Intel Corp. and University of California at Santa Barbara researchers announced Sept. 18 a breakthrough that could lead to a laser-producing chip that could vastly improve computing power at a low cost. The process could allow the production of hybrid silicon-laser chips to use laser beams instead of wires to transfer data.
"This breakthrough addresses one of the last major barriers to producing low-cost, high-bandwidth silicon photonics devices for use inside and around future computers and data centers," the company said in a statement.
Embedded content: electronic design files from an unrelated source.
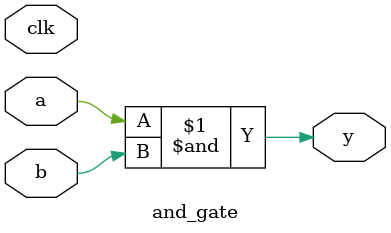
<source format=v>
module and_gate (
    input wire clk,
    input wire a,
    input wire b,
    output wire y
);
    assign y = a & b;
endmodule
</source>
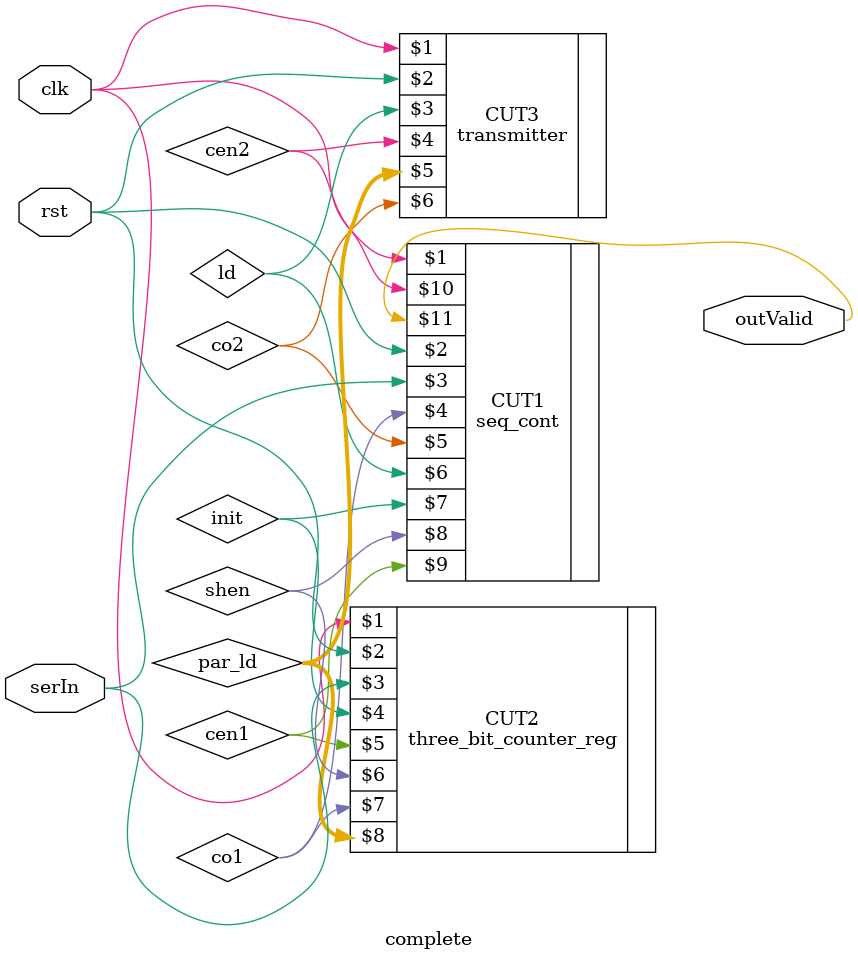
<source format=sv>
`timescale 1ns / 1ns
module complete (
    input  serIn,
    clk,
    rst,
    output outValid
);
  wire co1, co2, init, shen, cen1, cen2, ld;
  wire [7:0] par_ld;
  seq_cont CUT1 (
      clk,
      rst,
      serIn,
      co1,
      co2,
      ld,
      init,
      shen,
      cen1,
      cen2,
      outValid
  );
  three_bit_counter_reg CUT2 (
      clk,
      rst,
      serIn,
      init,
      cen1,
      shen,
      co1,
      par_ld
  );
  transmitter CUT3 (
      clk,
      rst,
      ld,
      cen2,
      par_ld,
      co2
  );
endmodule

</source>
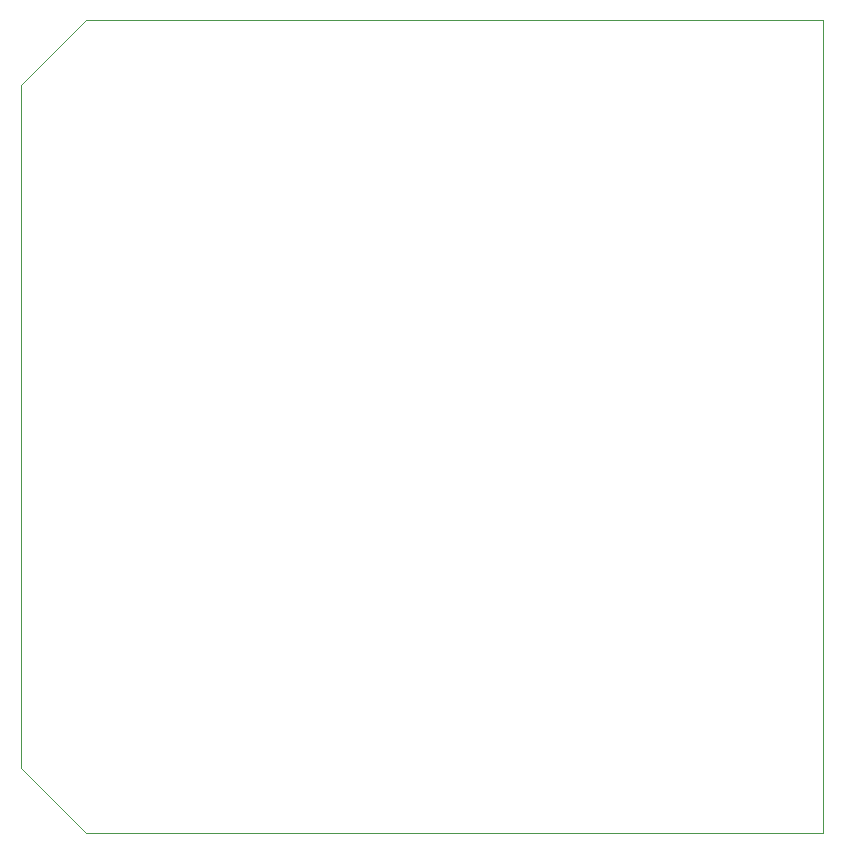
<source format=gm1>
G04 #@! TF.GenerationSoftware,KiCad,Pcbnew,7.0.5*
G04 #@! TF.CreationDate,2024-02-16T17:04:07-05:00*
G04 #@! TF.ProjectId,SoyuzLedBoard,536f7975-7a4c-4656-9442-6f6172642e6b,rev?*
G04 #@! TF.SameCoordinates,Original*
G04 #@! TF.FileFunction,Profile,NP*
%FSLAX46Y46*%
G04 Gerber Fmt 4.6, Leading zero omitted, Abs format (unit mm)*
G04 Created by KiCad (PCBNEW 7.0.5) date 2024-02-16 17:04:07*
%MOMM*%
%LPD*%
G01*
G04 APERTURE LIST*
G04 #@! TA.AperFunction,Profile*
%ADD10C,0.100000*%
G04 #@! TD*
G04 APERTURE END LIST*
D10*
X69600000Y-20000000D02*
X64100000Y-25500000D01*
X132000000Y-20000000D02*
X69600000Y-20000000D01*
X64100000Y-83300000D02*
X69600000Y-88800000D01*
X132000000Y-20000000D02*
X132000000Y-88800000D01*
X64100000Y-83300000D02*
X64100000Y-25500000D01*
X69600000Y-88800000D02*
X132000000Y-88800000D01*
M02*

</source>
The use of photonics, or optical data transfer, could vastly increase the speed of computers while keeping costs down, the researchers said. Experts say the use of lasers could allow communication between chips within a system, bypassing many of the bottlenecks on existing computer chips.
"This could bring low-cost, terabit-level optical 'data pipes' inside future computers and help make possible a new era of high-performance computing applications," said Mario Paniccia, director of Intel's Photonics Technology Lab. "While still far from becoming a commercial product, we believe dozens, maybe even hundreds of hybrid silicon lasers could be integrated with other silicon photonic components onto a single silicon chip."
The researchers said the key to manufacturing the device is the use of a low-temperature oxygen plasma -- an electrically charged oxygen gas -- to create a thin oxide layer on the surfaces of the materials.